» What you need to do
Scanning the entries below, copy every line that contains the word "Online".
★ ★ ★ ★ ★
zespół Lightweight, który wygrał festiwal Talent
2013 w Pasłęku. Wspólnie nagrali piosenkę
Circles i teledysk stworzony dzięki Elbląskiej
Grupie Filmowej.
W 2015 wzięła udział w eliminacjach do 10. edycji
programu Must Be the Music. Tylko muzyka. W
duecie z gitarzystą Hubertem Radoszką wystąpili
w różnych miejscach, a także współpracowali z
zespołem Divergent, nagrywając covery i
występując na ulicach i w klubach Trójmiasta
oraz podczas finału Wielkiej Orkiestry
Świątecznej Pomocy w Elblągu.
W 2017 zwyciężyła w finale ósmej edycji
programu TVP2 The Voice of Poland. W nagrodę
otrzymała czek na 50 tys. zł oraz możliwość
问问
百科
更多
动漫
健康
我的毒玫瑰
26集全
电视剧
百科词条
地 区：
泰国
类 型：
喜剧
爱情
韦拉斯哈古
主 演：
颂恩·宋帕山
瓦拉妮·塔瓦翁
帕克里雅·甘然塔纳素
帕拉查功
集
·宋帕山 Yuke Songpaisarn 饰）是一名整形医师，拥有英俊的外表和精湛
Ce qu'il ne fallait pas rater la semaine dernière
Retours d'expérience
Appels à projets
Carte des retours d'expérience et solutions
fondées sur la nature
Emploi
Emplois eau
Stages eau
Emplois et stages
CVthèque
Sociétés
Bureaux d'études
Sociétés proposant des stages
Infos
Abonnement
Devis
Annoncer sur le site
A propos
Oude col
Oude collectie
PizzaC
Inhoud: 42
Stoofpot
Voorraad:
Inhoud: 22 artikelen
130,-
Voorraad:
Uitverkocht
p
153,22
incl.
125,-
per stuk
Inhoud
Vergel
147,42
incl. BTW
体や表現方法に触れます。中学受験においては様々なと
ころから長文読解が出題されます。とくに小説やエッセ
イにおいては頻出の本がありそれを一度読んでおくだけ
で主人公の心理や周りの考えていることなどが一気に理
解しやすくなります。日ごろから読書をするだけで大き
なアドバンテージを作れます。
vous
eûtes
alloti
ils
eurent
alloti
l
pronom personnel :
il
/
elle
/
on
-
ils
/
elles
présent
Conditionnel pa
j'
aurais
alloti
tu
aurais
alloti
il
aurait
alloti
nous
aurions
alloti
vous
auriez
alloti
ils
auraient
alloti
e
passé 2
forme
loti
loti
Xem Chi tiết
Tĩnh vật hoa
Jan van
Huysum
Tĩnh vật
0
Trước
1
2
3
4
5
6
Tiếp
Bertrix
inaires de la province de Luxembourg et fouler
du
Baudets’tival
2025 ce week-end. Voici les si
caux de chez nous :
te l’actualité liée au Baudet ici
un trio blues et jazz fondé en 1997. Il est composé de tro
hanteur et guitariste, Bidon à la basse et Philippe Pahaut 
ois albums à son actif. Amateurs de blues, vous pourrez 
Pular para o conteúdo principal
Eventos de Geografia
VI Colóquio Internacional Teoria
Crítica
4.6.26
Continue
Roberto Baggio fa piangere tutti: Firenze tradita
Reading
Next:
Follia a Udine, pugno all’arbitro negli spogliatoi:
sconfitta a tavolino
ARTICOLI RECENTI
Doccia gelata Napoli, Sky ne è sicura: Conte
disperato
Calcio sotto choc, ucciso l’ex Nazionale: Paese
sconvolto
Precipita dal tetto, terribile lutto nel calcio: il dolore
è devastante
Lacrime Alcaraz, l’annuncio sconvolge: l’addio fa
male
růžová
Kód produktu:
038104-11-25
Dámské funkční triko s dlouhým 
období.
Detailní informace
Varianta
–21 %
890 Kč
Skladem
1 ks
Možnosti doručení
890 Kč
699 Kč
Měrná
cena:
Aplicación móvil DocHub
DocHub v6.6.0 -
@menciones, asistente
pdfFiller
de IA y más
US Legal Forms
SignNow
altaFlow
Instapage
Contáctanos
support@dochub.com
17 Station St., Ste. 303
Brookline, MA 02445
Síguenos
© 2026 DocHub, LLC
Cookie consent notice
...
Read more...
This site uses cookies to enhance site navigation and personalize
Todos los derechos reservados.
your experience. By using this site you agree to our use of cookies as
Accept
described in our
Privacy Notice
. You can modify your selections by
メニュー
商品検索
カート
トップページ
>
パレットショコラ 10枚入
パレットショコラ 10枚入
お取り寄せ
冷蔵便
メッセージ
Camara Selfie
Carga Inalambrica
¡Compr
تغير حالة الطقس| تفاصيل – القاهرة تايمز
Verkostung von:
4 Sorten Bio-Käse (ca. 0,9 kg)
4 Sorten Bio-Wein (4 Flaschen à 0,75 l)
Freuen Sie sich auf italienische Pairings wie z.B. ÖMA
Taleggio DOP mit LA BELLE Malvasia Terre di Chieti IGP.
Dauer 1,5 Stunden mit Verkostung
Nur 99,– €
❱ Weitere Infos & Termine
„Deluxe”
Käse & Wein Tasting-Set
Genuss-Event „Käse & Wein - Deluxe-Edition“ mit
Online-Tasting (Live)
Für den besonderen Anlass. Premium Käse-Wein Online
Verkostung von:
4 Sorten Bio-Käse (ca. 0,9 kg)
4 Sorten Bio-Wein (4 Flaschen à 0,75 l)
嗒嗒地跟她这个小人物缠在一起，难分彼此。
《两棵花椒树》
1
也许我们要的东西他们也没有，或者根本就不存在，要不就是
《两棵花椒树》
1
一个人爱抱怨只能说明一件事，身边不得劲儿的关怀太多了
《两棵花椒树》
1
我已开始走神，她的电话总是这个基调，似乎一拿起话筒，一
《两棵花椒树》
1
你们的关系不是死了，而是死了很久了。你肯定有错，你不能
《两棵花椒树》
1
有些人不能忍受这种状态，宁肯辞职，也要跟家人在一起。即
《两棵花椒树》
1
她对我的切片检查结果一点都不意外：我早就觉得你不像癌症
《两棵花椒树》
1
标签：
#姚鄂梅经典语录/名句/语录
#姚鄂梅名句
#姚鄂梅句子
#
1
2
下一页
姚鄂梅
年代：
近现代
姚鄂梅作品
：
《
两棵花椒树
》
★ ★ ★ ★ ★
» Task response
Online-Tasting (Live)
Für den besonderen Anlass. Premium Käse-Wein Online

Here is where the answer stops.